“It looks more like a liquidity event with the move happening in the gap between the New York handover to Asia,” said Damien Loh, chief investment officer of hedge fund Ensemble Capital Pte., in Singapore. “It was exacerbated by a Japan holiday and retail stops getting filled on the way down
especially in yen crosses.”
As a result, the yen surged against every currency tracked by Bloomberg, and was up 1 percent against the dollar at 107.78 by 9:30 a.m. in London.
The haven asset has strengthened against all its major counterparts over the past 12 months as concerns over global economic growth mounted and stocks tumbled. It rose 2.7 percent against the dollar last year, the only G-10 currency to gain versus the greenback.

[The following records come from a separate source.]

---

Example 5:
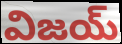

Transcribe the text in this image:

విజయ్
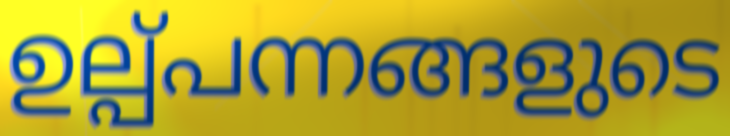
ഉല്പ്പന്നങ്ങളുടെ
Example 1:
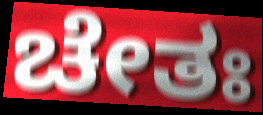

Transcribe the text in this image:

ಚೇತಃ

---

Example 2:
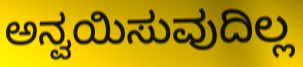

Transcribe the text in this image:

ಅನ್ವಯಿಸುವುದಿಲ್ಲ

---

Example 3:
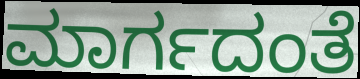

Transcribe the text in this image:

ಮಾರ್ಗದಂತೆ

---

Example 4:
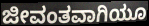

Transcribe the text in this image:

ಜೀವಂತವಾಗಿಯೂ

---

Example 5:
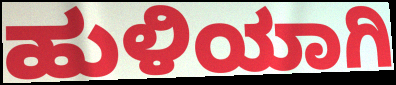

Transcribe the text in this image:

ಹುಳಿಯಾಗಿ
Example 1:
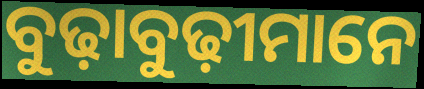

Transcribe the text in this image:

ବୁଢ଼ାବୁଢ଼ୀମାନେ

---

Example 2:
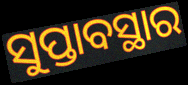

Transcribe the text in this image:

ସୁପ୍ତାବସ୍ଥାର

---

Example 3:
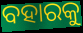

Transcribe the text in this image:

ବହାରକୁ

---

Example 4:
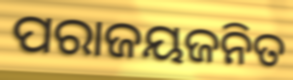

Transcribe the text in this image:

ପରାଜୟଜନିତ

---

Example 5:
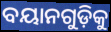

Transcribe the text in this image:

ବୟାନଗୁଡ଼ିକୁ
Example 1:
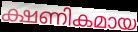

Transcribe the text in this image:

ക്ഷണികമായ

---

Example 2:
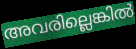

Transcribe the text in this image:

അവരില്ലെങ്കിൽ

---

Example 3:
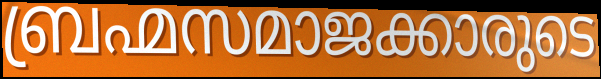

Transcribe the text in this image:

ബ്രഹ്മസമാജക്കാരുടെ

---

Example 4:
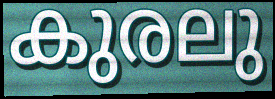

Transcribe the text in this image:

കുരലു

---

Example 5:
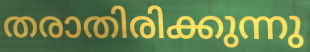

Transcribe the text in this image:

തരാതിരിക്കുന്നു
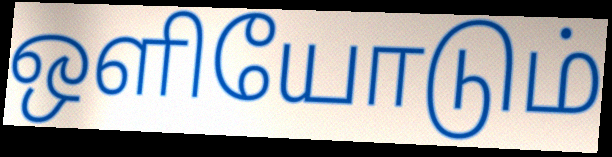
ஒளியோடும்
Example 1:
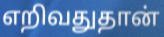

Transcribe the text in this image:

எறிவதுதான்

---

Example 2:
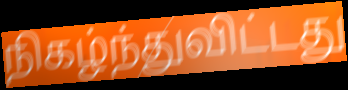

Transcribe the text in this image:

நிகழ்ந்துவிட்டது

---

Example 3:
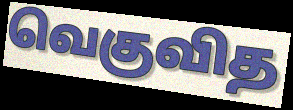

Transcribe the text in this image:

வெகுவித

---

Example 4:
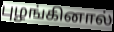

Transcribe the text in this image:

புழங்கினால்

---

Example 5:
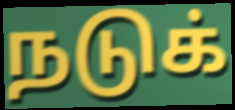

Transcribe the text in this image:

நடுக்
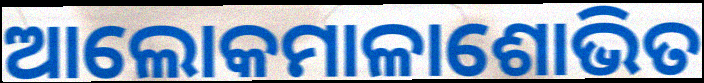
ଆଲୋକମାଳାଶୋଭିତ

“Yen strength has been omnipresent since mid-December, cementing the status of the yen as the only true safe haven these days amid political risks elsewhere,” said Christin Tuxen, head of currency research at Danske Bank A/S.

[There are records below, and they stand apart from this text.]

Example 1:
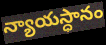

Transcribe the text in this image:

న్యాయస్ధానం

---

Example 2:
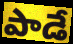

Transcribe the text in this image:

పాడే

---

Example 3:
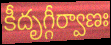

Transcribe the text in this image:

కీదృగ్గీర్వాణః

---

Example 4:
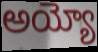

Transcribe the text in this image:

అయ్యో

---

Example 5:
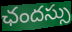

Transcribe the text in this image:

ఛందస్సు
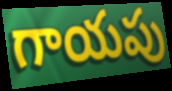
గాయపు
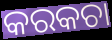
କରକଚା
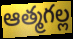
ఆత్మగల్ల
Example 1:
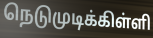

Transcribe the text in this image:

நெடுமுடிக்கிள்ளி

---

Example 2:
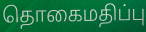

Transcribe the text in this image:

தொகைமதிப்பு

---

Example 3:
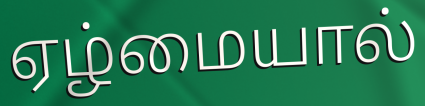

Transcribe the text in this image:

ஏழ்மையால்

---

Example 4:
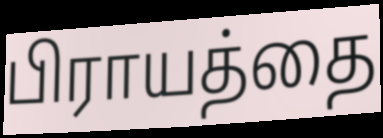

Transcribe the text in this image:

பிராயத்தை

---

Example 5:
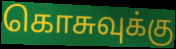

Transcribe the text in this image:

கொசுவுக்கு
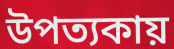
উপত্যকায়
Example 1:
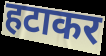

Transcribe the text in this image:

हटाकर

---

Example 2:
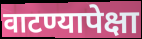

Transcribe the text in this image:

वाटण्यापेक्षा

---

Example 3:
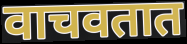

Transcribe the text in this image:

वाचवतात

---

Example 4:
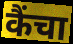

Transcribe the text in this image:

कैंचा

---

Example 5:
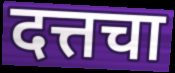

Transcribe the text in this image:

दत्तचा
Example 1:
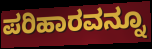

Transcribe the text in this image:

ಪರಿಹಾರವನ್ನೂ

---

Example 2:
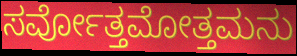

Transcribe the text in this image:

ಸರ್ವೋತ್ತಮೋತ್ತಮನು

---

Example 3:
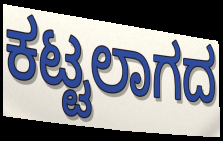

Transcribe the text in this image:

ಕಟ್ಟಲಾಗದ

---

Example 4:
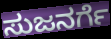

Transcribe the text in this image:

ಸುಜನರ್ಗೆ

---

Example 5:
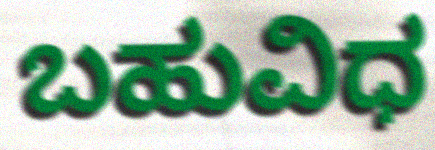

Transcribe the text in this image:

ಬಹುವಿಧ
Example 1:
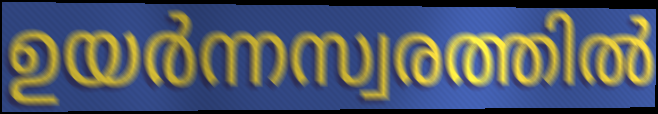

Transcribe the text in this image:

ഉയർന്നസ്വരത്തിൽ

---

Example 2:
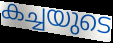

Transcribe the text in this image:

കച്ചയുടെ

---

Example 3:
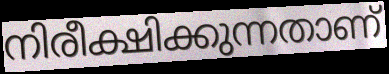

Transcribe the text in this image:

നിരീക്ഷിക്കുന്നതാണ്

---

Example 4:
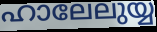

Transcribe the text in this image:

ഹാലേലുയ്യ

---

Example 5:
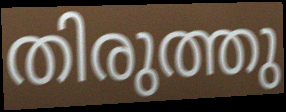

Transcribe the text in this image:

തിരുത്തു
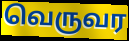
வெருவர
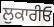
ਲੁਕਾਰੀਓ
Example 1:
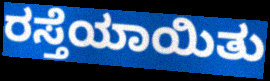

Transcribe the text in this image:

ರಸ್ತೆಯಾಯಿತು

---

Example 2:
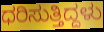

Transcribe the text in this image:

ಧರಿಸುತ್ತಿದ್ದಳು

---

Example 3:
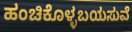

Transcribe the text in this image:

ಹಂಚಿಕೊಳ್ಳಬಯಸುವೆ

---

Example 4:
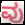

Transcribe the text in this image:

ವು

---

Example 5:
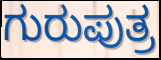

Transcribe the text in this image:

ಗುರುಪುತ್ರ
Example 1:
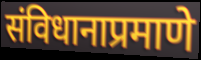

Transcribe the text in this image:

संविधानाप्रमाणे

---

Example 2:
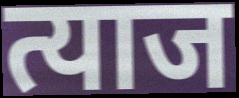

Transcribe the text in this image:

त्याज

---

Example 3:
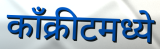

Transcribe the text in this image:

काँक्रीटमध्ये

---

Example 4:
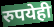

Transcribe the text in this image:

रुपयेही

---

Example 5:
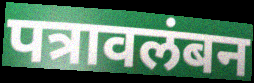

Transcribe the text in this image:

The quiet time around the holidays is when algos have a particularly good opportunity to trigger stops and to enact outsized moves which have the scope to set the stage for trading for months afterwards.
The flash rally in the Yen today was partially unwound and the Bank of Japan will be at pains to ensure the pace of the advance is pegged back, but the wider point is it is bad for sentiment. The Nikkei-225 is hovering around the 20,000 level and will need to hold it if potential for higher to lateral ranging is to be given the benefit of the doubt. Efforts to weaken the Yen would lend it a tailwind.
The Topix 2nd Section Index has experienced a massive reaction against the prevailing trend and an unwinding of the short-term oversold condition appears likely but a sustained move back above 7000 will be required to question medium-term supply dominance.